I Built One UX, Three Models: What Actually Changes Between OpenAI, Claude, and Gemini

I implemented the same coding assistant UX on OpenAI, Anthropic, and Google, keeping the interface identical while adapting prompts per vendor. The subtle UX differences — latency, error modes, hallucination patterns — surprised me more than the capability gaps.

The Setup

I built a simple code review assistant — paste a diff, get structured feedback on bugs, style issues, and suggested improvements. The UI was identical across all three providers: a text area, a submit button, and a structured response panel. The only thing that changed was the backend: OpenAI GPT-4o, Claude 3.5 Sonnet, and Gemini 2.0 Flash.

Same system prompt template, adapted per vendor's documentation. OpenAI's prompt engineering guide emphasizes structured output schemas. Anthropic's documentation pushes XML-tagged thinking blocks. Google's Gemini guide recommends multimodal system instructions. I followed each vendor's best practices rather than forcing a single prompt across all three.

I ran 200 real diffs from our production codebase through each provider and measured latency, accuracy, hallucination rate, and format compliance.

Latency Shapes UX More Than Accuracy

Gemini 2.0 Flash lived up to its name. Median time-to-first-token was 190ms versus 280ms for Claude and 320ms for GPT-4o. In a code review tool where you are waiting for feedback, that 130ms gap is perceptible — it is the difference between the response feeling instant and feeling like it is thinking.

But latency tail behavior told a different story. GPT-4o's p95 latency was tighter — 480ms versus Gemini's 620ms. For a tool that developers use 50 times a day, consistent latency matters more than median latency. Riley Goodside has documented this extensively on X — the perception of speed is driven by worst-case latency, not average.

I ended up implementing a provider-switching layer that routes to Gemini for simple diffs (under 500 lines) and to Claude for complex architectural changes. The routing logic was 30 lines of Python. DSPy's multi-backend patterns inspired the abstraction, though I did not use DSPy itself.

Hallucination Patterns Differ By Provider

Each model hallucinated differently. GPT-4o occasionally invented function names that did not exist in the diff. Claude almost never hallucinated code references but sometimes over-qualified its suggestions with unnecessary caveats. Gemini produced the most concise output but occasionally missed edge cases in error handling paths.
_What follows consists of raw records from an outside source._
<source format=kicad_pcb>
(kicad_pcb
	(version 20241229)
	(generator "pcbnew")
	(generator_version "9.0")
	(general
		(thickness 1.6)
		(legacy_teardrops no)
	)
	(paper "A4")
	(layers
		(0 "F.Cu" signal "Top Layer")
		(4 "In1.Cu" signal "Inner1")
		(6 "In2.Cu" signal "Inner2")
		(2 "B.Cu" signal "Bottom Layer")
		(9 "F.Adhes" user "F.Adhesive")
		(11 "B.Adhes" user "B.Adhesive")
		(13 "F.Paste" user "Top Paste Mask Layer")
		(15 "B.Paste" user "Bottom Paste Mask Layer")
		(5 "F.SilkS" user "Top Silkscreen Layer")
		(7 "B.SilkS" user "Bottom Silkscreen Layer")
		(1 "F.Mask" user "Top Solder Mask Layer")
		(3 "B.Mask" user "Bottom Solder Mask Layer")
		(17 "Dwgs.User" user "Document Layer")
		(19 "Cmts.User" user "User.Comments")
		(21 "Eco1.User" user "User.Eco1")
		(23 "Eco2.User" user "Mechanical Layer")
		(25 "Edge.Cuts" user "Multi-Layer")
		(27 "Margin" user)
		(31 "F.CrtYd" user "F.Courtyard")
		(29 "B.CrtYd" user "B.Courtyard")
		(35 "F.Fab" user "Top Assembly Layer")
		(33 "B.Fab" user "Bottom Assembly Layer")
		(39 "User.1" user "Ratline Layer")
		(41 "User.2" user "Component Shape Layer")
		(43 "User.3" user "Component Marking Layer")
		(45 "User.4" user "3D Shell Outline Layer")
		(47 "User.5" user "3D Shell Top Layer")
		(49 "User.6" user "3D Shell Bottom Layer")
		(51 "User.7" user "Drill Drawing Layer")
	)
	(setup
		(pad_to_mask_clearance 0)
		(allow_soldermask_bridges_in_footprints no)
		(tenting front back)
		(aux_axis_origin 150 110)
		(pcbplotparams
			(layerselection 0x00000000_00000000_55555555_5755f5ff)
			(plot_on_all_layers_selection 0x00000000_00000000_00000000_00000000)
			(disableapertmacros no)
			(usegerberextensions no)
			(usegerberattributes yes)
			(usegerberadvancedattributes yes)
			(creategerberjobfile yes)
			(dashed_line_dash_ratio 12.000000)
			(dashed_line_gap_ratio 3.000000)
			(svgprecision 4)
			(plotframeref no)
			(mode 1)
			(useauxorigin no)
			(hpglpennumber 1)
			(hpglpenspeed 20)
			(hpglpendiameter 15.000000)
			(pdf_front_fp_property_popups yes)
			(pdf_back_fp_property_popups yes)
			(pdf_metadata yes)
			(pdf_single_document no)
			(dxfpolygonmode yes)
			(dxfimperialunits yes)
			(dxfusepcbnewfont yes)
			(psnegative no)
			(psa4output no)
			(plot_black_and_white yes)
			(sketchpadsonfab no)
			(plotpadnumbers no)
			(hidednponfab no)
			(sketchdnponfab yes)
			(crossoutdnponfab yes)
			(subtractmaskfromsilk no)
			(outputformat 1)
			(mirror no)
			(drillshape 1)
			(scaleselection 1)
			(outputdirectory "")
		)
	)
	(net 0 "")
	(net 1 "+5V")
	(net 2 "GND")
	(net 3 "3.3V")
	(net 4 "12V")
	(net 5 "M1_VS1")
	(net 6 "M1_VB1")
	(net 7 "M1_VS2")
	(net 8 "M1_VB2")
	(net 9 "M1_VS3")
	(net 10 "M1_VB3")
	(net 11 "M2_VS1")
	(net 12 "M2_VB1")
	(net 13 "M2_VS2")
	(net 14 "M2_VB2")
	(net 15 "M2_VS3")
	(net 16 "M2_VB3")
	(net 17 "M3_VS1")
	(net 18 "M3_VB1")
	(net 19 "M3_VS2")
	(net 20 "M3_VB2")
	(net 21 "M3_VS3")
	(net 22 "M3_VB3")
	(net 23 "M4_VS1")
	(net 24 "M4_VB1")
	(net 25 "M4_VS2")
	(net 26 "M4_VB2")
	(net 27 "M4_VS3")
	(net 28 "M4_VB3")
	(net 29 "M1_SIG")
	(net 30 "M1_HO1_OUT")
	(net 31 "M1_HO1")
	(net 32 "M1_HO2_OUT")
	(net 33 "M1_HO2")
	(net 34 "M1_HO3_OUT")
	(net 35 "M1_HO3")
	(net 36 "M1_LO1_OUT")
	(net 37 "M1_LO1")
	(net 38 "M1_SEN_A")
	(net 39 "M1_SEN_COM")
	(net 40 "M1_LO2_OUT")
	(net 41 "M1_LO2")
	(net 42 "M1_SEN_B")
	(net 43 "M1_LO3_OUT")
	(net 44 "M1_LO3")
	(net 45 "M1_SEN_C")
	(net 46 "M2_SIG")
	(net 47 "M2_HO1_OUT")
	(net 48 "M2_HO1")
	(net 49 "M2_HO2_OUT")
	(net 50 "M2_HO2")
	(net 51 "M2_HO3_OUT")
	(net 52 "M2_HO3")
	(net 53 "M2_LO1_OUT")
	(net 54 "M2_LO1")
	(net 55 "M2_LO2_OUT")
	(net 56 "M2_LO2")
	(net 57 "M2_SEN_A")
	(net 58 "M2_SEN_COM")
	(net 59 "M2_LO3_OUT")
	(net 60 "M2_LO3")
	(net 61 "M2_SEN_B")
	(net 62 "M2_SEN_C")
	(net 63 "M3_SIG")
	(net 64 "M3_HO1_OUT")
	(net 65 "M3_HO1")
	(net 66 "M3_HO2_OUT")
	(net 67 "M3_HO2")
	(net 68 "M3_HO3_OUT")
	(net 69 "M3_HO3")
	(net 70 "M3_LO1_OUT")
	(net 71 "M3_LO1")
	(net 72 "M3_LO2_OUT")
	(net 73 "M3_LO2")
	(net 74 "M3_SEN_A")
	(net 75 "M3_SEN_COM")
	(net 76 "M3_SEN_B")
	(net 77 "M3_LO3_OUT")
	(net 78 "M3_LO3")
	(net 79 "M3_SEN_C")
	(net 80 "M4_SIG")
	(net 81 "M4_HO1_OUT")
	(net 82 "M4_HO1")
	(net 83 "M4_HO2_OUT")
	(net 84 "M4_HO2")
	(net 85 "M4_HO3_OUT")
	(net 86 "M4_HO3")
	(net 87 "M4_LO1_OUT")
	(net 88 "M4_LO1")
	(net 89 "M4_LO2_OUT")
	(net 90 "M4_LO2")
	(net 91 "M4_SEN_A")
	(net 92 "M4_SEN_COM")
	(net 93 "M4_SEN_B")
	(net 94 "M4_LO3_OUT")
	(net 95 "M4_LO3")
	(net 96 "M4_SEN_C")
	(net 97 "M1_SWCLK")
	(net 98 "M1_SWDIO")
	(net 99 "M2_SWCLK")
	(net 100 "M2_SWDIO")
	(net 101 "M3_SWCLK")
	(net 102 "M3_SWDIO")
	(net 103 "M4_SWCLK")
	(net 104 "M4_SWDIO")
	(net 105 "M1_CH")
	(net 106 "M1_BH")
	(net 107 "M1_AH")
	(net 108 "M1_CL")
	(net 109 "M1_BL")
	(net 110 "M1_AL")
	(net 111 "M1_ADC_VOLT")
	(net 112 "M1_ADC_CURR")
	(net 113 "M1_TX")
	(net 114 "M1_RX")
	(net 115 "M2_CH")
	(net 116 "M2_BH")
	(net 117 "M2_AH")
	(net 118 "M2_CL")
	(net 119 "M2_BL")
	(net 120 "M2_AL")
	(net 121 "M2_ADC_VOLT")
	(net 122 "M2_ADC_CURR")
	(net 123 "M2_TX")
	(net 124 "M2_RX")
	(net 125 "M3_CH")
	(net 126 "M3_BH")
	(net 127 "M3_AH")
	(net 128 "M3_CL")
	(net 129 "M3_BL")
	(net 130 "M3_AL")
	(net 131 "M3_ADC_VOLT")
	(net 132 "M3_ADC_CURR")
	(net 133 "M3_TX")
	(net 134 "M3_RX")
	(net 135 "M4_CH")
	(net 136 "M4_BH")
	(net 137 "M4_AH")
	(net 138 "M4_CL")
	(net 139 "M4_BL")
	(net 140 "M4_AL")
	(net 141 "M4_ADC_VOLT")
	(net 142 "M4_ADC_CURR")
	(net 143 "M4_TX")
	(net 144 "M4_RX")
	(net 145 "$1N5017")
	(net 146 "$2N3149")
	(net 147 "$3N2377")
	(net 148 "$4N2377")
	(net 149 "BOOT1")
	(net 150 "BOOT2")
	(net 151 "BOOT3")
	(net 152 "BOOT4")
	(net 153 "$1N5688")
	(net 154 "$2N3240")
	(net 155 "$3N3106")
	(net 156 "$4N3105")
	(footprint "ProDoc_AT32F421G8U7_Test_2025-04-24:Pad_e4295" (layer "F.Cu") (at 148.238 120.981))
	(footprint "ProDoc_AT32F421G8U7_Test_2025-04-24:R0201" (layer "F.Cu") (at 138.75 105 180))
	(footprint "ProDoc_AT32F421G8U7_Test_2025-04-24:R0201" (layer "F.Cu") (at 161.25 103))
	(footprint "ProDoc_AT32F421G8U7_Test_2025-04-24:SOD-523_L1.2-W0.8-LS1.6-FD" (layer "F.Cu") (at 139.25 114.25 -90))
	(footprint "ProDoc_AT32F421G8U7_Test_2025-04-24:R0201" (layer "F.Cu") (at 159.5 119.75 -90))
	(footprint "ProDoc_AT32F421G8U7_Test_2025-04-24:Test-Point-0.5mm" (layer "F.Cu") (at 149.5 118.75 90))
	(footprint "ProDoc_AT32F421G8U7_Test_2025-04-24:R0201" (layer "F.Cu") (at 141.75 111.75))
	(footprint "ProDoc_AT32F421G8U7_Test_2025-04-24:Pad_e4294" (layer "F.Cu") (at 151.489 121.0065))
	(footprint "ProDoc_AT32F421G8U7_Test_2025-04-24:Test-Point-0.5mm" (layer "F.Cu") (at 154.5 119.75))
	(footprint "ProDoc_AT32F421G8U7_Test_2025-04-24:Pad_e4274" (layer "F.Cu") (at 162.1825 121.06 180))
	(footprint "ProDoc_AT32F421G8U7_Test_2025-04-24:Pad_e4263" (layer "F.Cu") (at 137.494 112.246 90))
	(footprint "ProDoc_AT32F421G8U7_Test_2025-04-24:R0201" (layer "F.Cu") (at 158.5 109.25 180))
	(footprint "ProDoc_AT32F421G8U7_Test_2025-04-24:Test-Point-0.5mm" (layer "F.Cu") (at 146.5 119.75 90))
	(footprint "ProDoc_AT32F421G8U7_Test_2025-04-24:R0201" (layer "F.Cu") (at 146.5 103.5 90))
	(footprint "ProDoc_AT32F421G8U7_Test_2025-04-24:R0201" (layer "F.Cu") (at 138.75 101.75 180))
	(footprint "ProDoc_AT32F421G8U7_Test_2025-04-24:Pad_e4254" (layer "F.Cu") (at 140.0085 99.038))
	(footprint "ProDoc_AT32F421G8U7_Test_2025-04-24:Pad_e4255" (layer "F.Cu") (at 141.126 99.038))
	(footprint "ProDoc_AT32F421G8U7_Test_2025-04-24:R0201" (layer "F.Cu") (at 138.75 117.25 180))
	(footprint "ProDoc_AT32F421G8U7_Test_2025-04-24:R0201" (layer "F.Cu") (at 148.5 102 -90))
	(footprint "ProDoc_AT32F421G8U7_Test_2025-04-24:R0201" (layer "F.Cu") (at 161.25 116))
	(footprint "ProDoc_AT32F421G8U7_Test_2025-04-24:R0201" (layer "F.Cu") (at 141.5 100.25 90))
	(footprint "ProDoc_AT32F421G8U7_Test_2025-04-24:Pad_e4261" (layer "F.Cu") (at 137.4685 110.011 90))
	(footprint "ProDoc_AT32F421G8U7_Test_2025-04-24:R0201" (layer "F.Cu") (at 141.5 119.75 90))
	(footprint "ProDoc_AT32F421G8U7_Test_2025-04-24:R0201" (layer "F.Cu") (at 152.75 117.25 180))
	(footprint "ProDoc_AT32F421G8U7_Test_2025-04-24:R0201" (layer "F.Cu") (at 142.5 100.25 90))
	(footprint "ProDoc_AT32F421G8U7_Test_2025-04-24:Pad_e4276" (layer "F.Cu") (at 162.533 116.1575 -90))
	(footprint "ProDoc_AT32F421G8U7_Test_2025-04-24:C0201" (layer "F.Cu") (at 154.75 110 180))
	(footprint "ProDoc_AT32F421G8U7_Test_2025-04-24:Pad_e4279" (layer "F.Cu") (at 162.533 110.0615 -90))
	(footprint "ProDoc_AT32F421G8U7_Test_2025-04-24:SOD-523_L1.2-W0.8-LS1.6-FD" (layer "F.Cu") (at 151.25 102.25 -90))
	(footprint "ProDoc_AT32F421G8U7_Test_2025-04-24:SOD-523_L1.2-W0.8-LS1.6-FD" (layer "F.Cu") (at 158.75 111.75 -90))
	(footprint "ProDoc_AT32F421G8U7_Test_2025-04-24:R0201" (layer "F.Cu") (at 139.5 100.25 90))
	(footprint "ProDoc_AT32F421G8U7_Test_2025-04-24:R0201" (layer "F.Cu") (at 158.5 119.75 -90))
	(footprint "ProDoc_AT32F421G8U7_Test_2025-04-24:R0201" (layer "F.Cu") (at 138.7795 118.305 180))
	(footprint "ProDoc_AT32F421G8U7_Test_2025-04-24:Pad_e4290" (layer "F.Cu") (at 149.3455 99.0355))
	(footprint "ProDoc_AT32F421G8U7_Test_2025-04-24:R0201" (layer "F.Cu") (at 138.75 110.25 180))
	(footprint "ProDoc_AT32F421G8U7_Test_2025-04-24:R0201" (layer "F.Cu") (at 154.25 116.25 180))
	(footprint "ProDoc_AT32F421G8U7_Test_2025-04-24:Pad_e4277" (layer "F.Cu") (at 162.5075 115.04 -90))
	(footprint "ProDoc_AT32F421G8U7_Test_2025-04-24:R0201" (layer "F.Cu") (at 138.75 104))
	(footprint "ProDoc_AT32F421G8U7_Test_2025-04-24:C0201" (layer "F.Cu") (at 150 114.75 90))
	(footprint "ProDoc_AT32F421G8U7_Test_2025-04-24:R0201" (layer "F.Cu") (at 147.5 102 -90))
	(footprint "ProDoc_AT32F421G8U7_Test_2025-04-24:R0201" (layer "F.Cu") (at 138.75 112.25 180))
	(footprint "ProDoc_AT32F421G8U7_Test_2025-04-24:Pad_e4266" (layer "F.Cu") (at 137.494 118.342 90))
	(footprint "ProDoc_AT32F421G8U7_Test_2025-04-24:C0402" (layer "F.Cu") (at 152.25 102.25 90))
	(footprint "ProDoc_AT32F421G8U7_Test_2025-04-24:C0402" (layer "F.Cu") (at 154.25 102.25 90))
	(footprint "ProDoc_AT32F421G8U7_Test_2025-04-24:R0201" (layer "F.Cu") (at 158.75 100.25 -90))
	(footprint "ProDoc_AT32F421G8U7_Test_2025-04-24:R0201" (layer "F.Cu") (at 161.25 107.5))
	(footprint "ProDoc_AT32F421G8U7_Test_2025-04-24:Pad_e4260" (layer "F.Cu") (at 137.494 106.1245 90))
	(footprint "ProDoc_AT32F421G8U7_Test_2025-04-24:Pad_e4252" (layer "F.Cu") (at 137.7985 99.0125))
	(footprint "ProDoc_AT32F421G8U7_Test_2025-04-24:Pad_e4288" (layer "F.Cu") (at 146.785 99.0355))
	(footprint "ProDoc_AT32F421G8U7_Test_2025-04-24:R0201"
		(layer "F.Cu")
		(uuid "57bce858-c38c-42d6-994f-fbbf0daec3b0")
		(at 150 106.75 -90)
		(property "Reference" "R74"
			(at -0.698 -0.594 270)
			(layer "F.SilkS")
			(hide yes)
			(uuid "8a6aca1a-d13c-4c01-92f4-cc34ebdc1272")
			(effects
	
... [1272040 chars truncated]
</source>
Format compliance — whether the response matched my structured JSON schema — varied significantly. Claude hit 97% compliance with Anthropic's tool use API. GPT-4o reached 94% with structured outputs mode. Gemini was at 89%, though the gap closed to 93% when I switched to their latest function calling format.

The Learn Prompting taxonomy classifies these as different failure modes requiring different mitigation strategies. I found that vendor-specific prompt testing with PROMPTFOO was essential — a prompt that works perfectly on Claude can produce garbage on GPT-4o and vice versa.
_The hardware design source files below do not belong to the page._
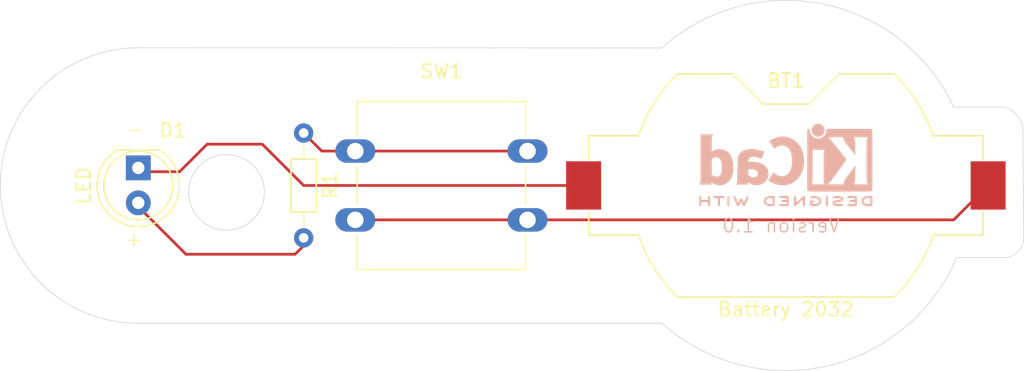
<source format=kicad_pcb>
(kicad_pcb
	(version 20241229)
	(generator "pcbnew")
	(generator_version "9.0")
	(general
		(thickness 1.6)
		(legacy_teardrops no)
	)
	(paper "A4")
	(title_block
		(title "LED_Torch")
		(date "2025-06-09")
		(rev "1")
		(company "Nurblinks")
	)
	(layers
		(0 "F.Cu" signal)
		(2 "B.Cu" signal)
		(9 "F.Adhes" user "F.Adhesive")
		(11 "B.Adhes" user "B.Adhesive")
		(13 "F.Paste" user)
		(15 "B.Paste" user)
		(5 "F.SilkS" user "F.Silkscreen")
		(7 "B.SilkS" user "B.Silkscreen")
		(1 "F.Mask" user)
		(3 "B.Mask" user)
		(17 "Dwgs.User" user "User.Drawings")
		(19 "Cmts.User" user "User.Comments")
		(21 "Eco1.User" user "User.Eco1")
		(23 "Eco2.User" user "User.Eco2")
		(25 "Edge.Cuts" user)
		(27 "Margin" user)
		(31 "F.CrtYd" user "F.Courtyard")
		(29 "B.CrtYd" user "B.Courtyard")
		(35 "F.Fab" user)
		(33 "B.Fab" user)
		(39 "User.1" user)
		(41 "User.2" user)
		(43 "User.3" user)
		(45 "User.4" user)
	)
	(setup
		(pad_to_mask_clearance 0)
		(allow_soldermask_bridges_in_footprints no)
		(tenting front back)
		(pcbplotparams
			(layerselection 0x00000000_00000000_55555555_5755f5ff)
			(plot_on_all_layers_selection 0x00000000_00000000_00000000_00000000)
			(disableapertmacros no)
			(usegerberextensions yes)
			(usegerberattributes yes)
			(usegerberadvancedattributes yes)
			(creategerberjobfile yes)
			(dashed_line_dash_ratio 12.000000)
			(dashed_line_gap_ratio 3.000000)
			(svgprecision 4)
			(plotframeref no)
			(mode 1)
			(useauxorigin no)
			(hpglpennumber 1)
			(hpglpenspeed 20)
			(hpglpendiameter 15.000000)
			(pdf_front_fp_property_popups yes)
			(pdf_back_fp_property_popups yes)
			(pdf_metadata yes)
			(pdf_single_document no)
			(dxfpolygonmode yes)
			(dxfimperialunits yes)
			(dxfusepcbnewfont yes)
			(psnegative no)
			(psa4output no)
			(plot_black_and_white yes)
			(sketchpadsonfab no)
			(plotpadnumbers no)
			(hidednponfab no)
			(sketchdnponfab yes)
			(crossoutdnponfab yes)
			(subtractmaskfromsilk no)
			(outputformat 1)
			(mirror no)
			(drillshape 0)
			(scaleselection 1)
			(outputdirectory "Gerber_files_for_LED/")
		)
	)
	(net 0 "")
	(net 1 "/LED_cathode")
	(net 2 "/BAT_pos")
	(net 3 "/LED_Anode")
	(net 4 "Net-(SW1A-A)")
	(footprint "Resistor_THT:R_Axial_DIN0204_L3.6mm_D1.6mm_P7.62mm_Horizontal" (layer "F.Cu") (at 75 92.19 -90))
	(footprint "LED_THT:LED_D5.0mm" (layer "F.Cu") (at 63 94.725 -90))
	(footprint "Button_Switch_THT:SW_SPST_Omron_B3F-40xx" (layer "F.Cu") (at 78.75 93.5))
	(footprint "Battery:BatteryHolder_Keystone_1058_1x2032" (layer "F.Cu") (at 110 96 180))
	(footprint "Symbol:KiCad-Logo2_5mm_SilkScreen" (layer "B.Cu") (at 110 94.5 180))
	(gr_arc
		(start 122.390347 101.24207)
		(mid 112.921145 109.132666)
		(end 101 106)
		(stroke
			(width 0.05)
			(type default)
		)
		(locked yes)
		(layer "Edge.Cuts")
		(uuid "1a454bc3-02b7-42ea-958b-60dcc829378c")
	)
	(gr_arc
		(start 125.5 90.301485)
		(mid 126.701031 90.798969)
		(end 127.198515 92)
		(stroke
			(width 0.05)
			(type default)
		)
		(locked yes)
		(layer "Edge.Cuts")
		(uuid "221eac2d-ef59-45cd-b7a0-06f33a0103b0")
	)
	(gr_arc
		(start 62.5 106.006246)
		(mid 52.990631 95.756168)
		(end 63 85.993754)
		(stroke
			(width 0.05)
			(type default)
		)
		(locked yes)
		(layer "Edge.Cuts")
		(uuid "310ce111-32d3-4553-8c41-5c26c3e6faf4")
	)
	(gr_arc
		(start 127.266966 99.718123)
		(mid 126.924335 100.721902)
		(end 126 101.24207)
		(stroke
			(width 0.05)
			(type default)
		)
		(locked yes)
		(layer "Edge.Cuts")
		(uuid "356a8bf3-3342-4614-a369-474637311e03")
	)
	(gr_line
		(start 62.500004 106.006246)
		(end 101 106.006246)
		(stroke
			(width 0.05)
			(type default)
		)
		(locked yes)
		(layer "Edge.Cuts")
		(uuid "4361adc0-4ae9-422d-a256-9ca5cb8ee0c0")
	)
	(gr_line
		(start 122.18716 90.301485)
		(end 125.5 90.301485)
		(stroke
			(width 0.05)
			(type solid)
		)
		(locked yes)
		(layer "Edge.Cuts")
		(uuid "445834cb-aeec-4fb1-91ef-3223a317c77b")
	)
	(gr_circle
		(center 69.404596 96.5)
		(end 71.707372 98)
		(stroke
			(width 0.05)
			(type default)
		)
		(fill no)
		(layer "Edge.Cuts")
		(uuid "497b4f31-4ea5-42b2-8a7d-98ce4a8a21ef")
	)
	(gr_line
		(start 122.390345 101.24207)
		(end 126 101.24207)
		(stroke
			(width 0.05)
			(type default)
		)
		(locked yes)
		(layer "Edge.Cuts")
		(uuid "554ee093-9c43-4f20-a4d2-bc8fc18e4ea1")
	)
	(gr_line
		(start 63 85.993754)
		(end 101 86.006246)
		(stroke
			(width 0.05)
			(type default)
		)
		(locked yes)
		(layer "Edge.Cuts")
		(uuid "68404c38-809f-4fec-894b-353b65eacfa5")
	)
	(gr_line
		(start 127.198515 92)
		(end 127.266966 99.718123)
		(stroke
			(width 0.05)
			(type default)
		)
		(locked yes)
		(layer "Edge.Cuts")
		(uuid "8d372c29-bf72-4963-8fee-76279d51e68b")
	)
	(gr_arc
		(start 101 86.000002)
		(mid 112.217701 82.73042)
		(end 121.762606 89.469987)
		(stroke
			(width 0.05)
			(type default)
		)
		(locked yes)
		(layer "Edge.Cuts")
		(uuid "b01aab00-6b17-483e-9448-1ea9321946b4")
	)
	(gr_arc
		(start 121.762606 89.469989)
		(mid 121.982098 89.882053)
		(end 122.18716 90.301485)
		(stroke
			(width 0.05)
			(type default)
		)
		(locked yes)
		(layer "Edge.Cuts")
		(uuid "d161b160-30da-4474-a430-f4b5aab76653")
	)
	(gr_text "+"
		(at 62 100.5 0)
		(layer "F.SilkS")
		(uuid "12a0e8e7-d73e-44b5-9cae-91177b6351d2")
		(effects
			(font
				(size 1 1)
				(thickness 0.1)
			)
			(justify left bottom)
		)
	)
	(gr_text "-"
		(at 63.5 91.5 180)
		(layer "F.SilkS")
		(uuid "f216073a-2a76-4be2-ba2b-242a14e1fbaf")
		(effects
			(font
				(size 1 1)
				(thickness 0.1)
			)
			(justify left bottom)
		)
	)
	(gr_text "Version 1.0"
		(at 114 99.5 0)
		(layer "B.SilkS")
		(uuid "13c725f1-fe4d-4983-8bac-ad093c1b05c2")
		(effects
			(font
				(size 1 1)
				(thickness 0.1)
			)
			(justify left bottom mirror)
		)
	)
	(segment
		(start 75 96)
		(end 95.32 96)
		(width 0.2)
		(layer "F.Cu")
		(net 1)
		(uuid "372c84a4-82e0-412f-949e-0454cb68e59c")
	)
	(segment
		(start 72 93)
		(end 75 96)
		(width 0.2)
		(layer "F.Cu")
		(net 1)
		(uuid "8ca29a0e-5b7b-42fe-a246-37f8ba57468e")
	)
	(segment
		(start 66 95)
		(end 68 93)
		(width 0.2)
		(layer "F.Cu")
		(net 1)
		(uuid "933b5565-db06-4fce-9525-150a65e458f8")
	)
	(segment
		(start 63 95)
		(end 66 95)
		(width 0.2)
		(layer "F.Cu")
		(net 1)
		(uuid "c5f314b9-1657-46d7-b516-9b30f49967c8")
	)
	(segment
		(start 68 93)
		(end 72 93)
		(width 0.2)
		(layer "F.Cu")
		(net 1)
		(uuid "cc8b090b-0b2a-4313-876d-f97d085d4614")
	)
	(segment
		(start 91.25 98.5)
		(end 122.18 98.5)
		(width 0.2)
		(layer "F.Cu")
		(net 2)
		(uuid "5630f367-93ef-4e91-9969-c238d3a5c837")
	)
	(segment
		(start 122.18 98.5)
		(end 124.68 96)
		(width 0.2)
		(layer "F.Cu")
		(net 2)
		(uuid "60d1bf9e-298a-4b65-a0d1-b0113e56195b")
	)
	(segment
		(start 78.75 98.5)
		(end 91.25 98.5)
		(width 0.2)
		(layer "F.Cu")
		(net 2)
		(uuid "8d545230-ee8b-41ec-86bb-fcdbbbf55a8b")
	)
	(segment
		(start 75 100.38)
		(end 75 99.81)
		(width 0.2)
		(layer "F.Cu")
		(net 3)
		(uuid "38ba74fb-9fa9-447a-bb56-16784800da46")
	)
	(segment
		(start 63 97.54)
		(end 66.46 101)
		(width 0.2)
		(layer "F.Cu")
		(net 3)
		(uuid "6585880e-e590-4ea4-b907-965070e8ef87")
	)
	(segment
		(start 66.46 101)
		(end 74 101)
		(width 0.2)
		(layer "F.Cu")
		(net 3)
		(uuid "7601f9aa-8552-4ea5-9d91-40ec220d674c")
	)
	(segment
		(start 74 101)
		(end 74.38 101)
		(width 0.2)
		(layer "F.Cu")
		(net 3)
		(uuid "d71835b3-d0bc-453f-abbd-fed066fc5916")
	)
	(segment
		(start 74.38 101)
		(end 75 100.38)
		(width 0.2)
		(layer "F.Cu")
		(net 3)
		(uuid "f293fa5b-4d9d-4eb5-9e44-c7867318cf93")
	)
	(segment
		(start 78.75 93.5)
		(end 91.25 93.5)
		(width 0.2)
		(layer "F.Cu")
		(net 4)
		(uuid "ab28b81b-4001-4f3e-9ffe-b316a48532db")
	)
	(segment
		(start 75 92.19)
		(end 76.31 93.5)
		(width 0.2)
		(layer "F.Cu")
		(net 4)
		(uuid "d658d03b-4215-43ec-972d-ef2d873dbc2a")
	)
	(segment
		(start 76.31 93.5)
		(end 78.75 93.5)
		(width 0.2)
		(layer "F.Cu")
		(net 4)
		(uuid "f0a78c22-a7c1-49b7-99d0-a6b88d952cc4")
	)
	(embedded_fonts no)
)

</source>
The Provider-Switching Architecture

The reference architecture I landed on has three layers: a prompt template layer that adapts per provider, a routing layer that selects providers based on task characteristics, and a fallback layer that retries on a different provider if the primary fails.

The total implementation was about 400 lines of Python. The key insight: treat your prompt as a versioned asset with provider-specific variants, not a single string you copy-paste. PROMPTFOO's regression testing framework made it possible to validate all three variants against the same test suite before deploying.

The repo is open — it includes the full prompt templates, the routing logic, and a test suite of 50 diffs with expected outputs. This is the kind of infrastructure I wish existed when I started building multi-provider LLM features.